▸ **GOAL OF THE EXERCISE**
Which lines of the data below hold "down"? Copy each of them.

▶

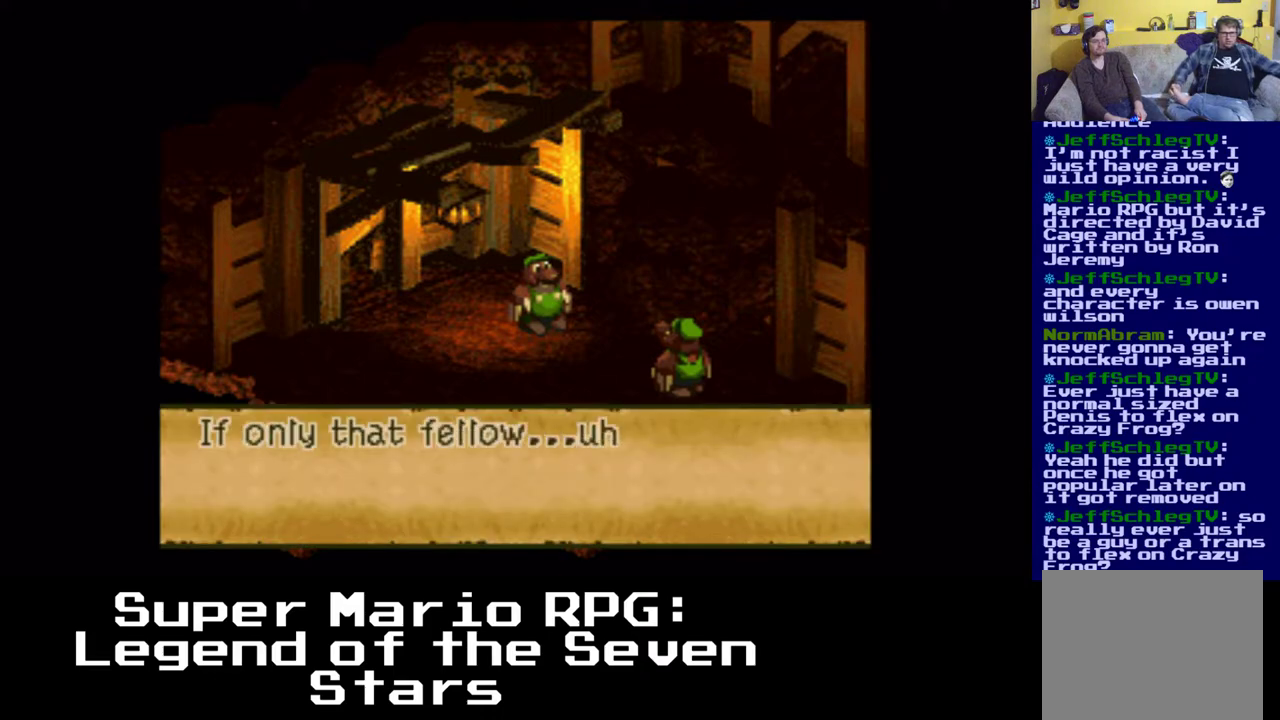
{"buttons": [], "events": [[500, "DPAD_RIGHT", "up"], [500, "DPAD_UP", "up"]]}
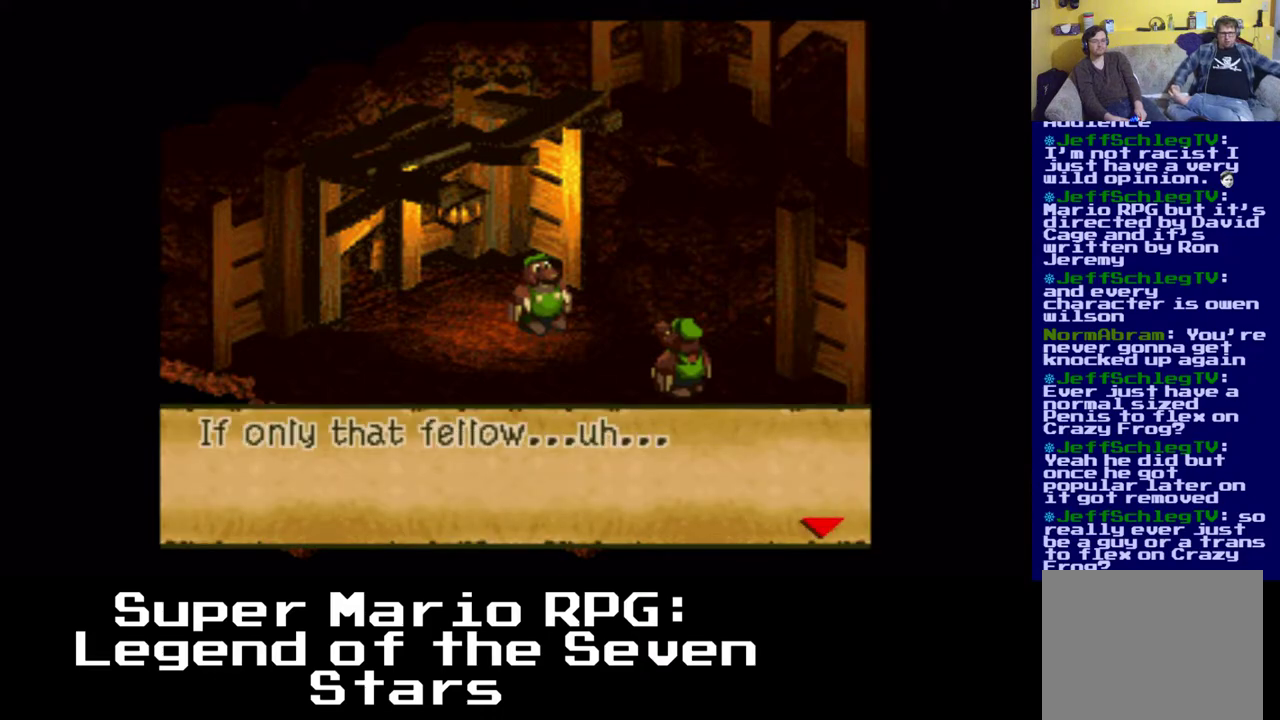
{"buttons": ["DPAD_UP", "DPAD_RIGHT"], "events": [[33, "B", "down"], [250, "B", "up"], [450, "DPAD_RIGHT", "down"], [467, "DPAD_UP", "down"]]}
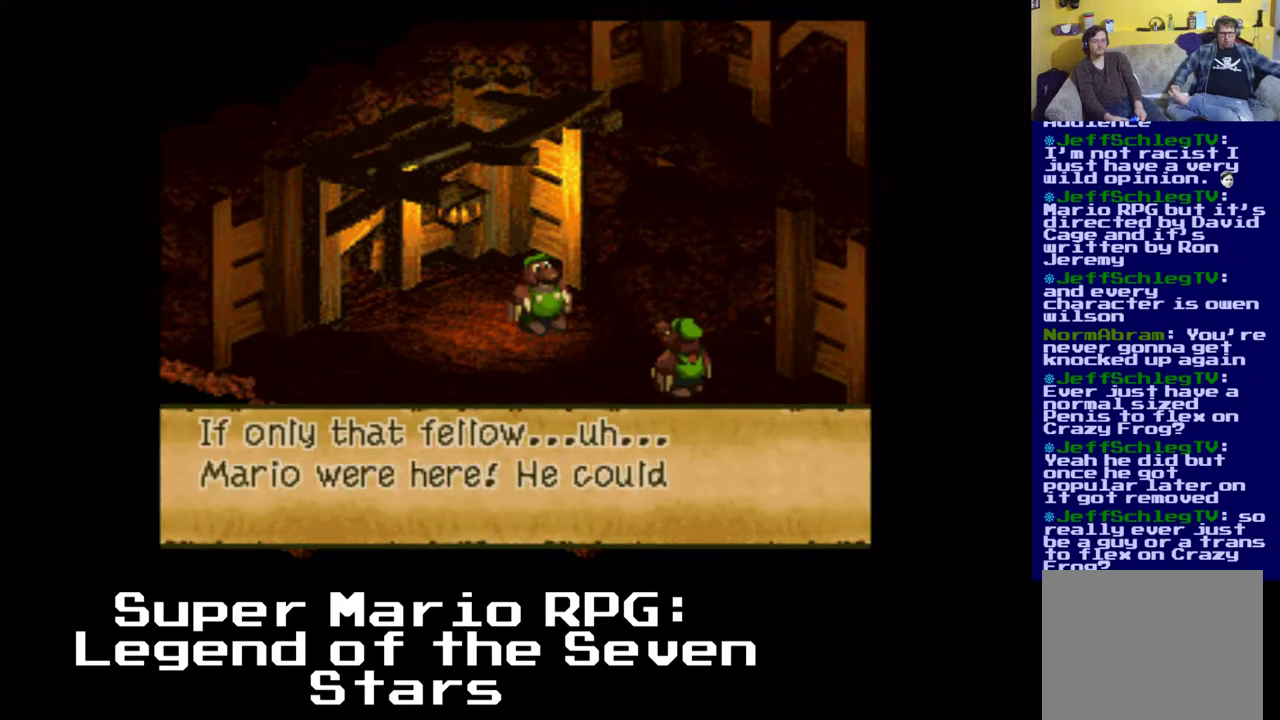
{"buttons": ["DPAD_UP", "DPAD_RIGHT"], "events": []}
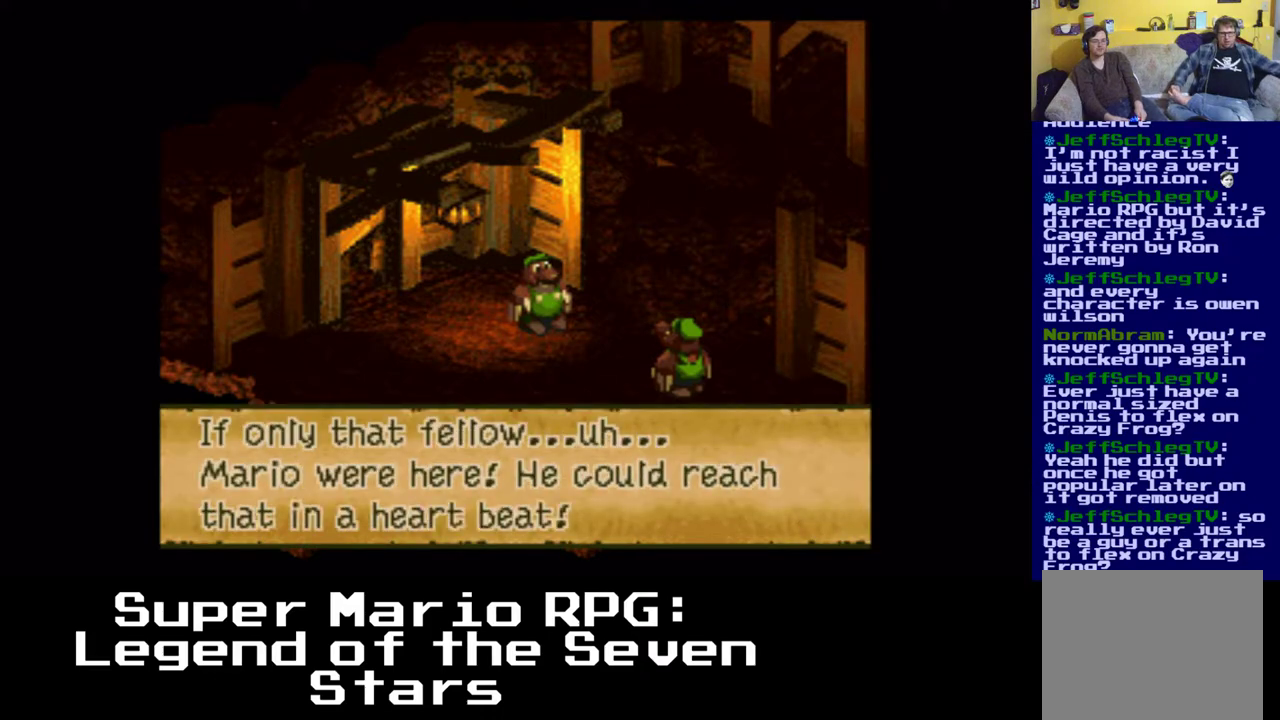
{"buttons": ["B", "DPAD_UP", "DPAD_RIGHT"], "events": [[383, "B", "down"]]}
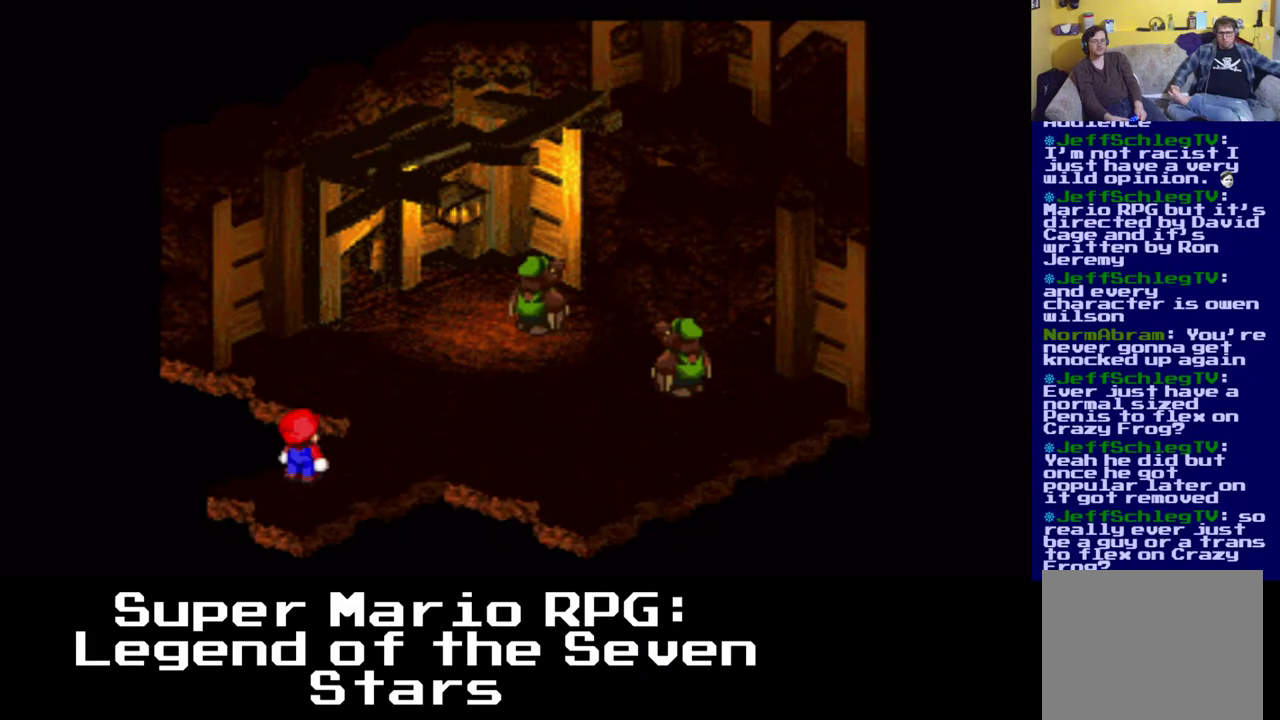
{"buttons": ["DPAD_UP", "DPAD_RIGHT"], "events": [[100, "B", "up"]]}
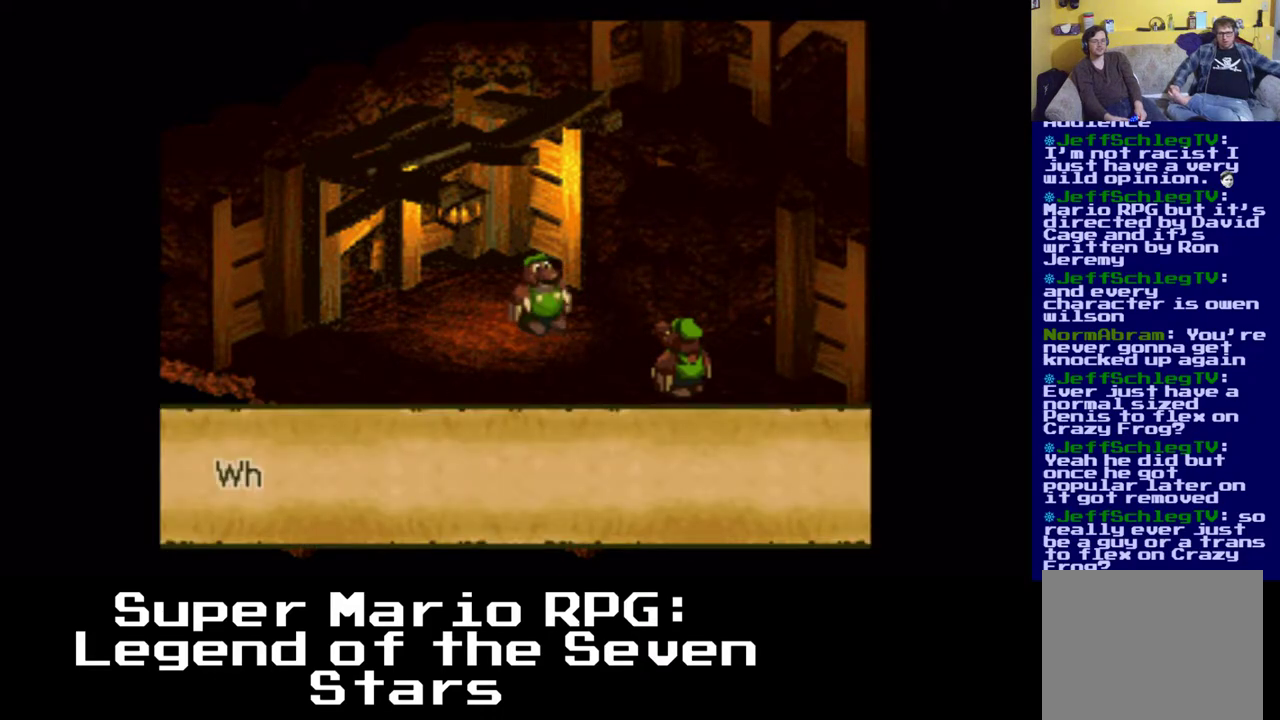
{"buttons": [], "events": [[133, "DPAD_RIGHT", "up"], [133, "DPAD_UP", "up"]]}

◀

▸ **RESULT OF THE TASK**
{"buttons": ["DPAD_UP", "DPAD_RIGHT"], "events": [[33, "B", "down"], [250, "B", "up"], [450, "DPAD_RIGHT", "down"], [467, "DPAD_UP", "down"]]}
{"buttons": ["B", "DPAD_UP", "DPAD_RIGHT"], "events": [[383, "B", "down"]]}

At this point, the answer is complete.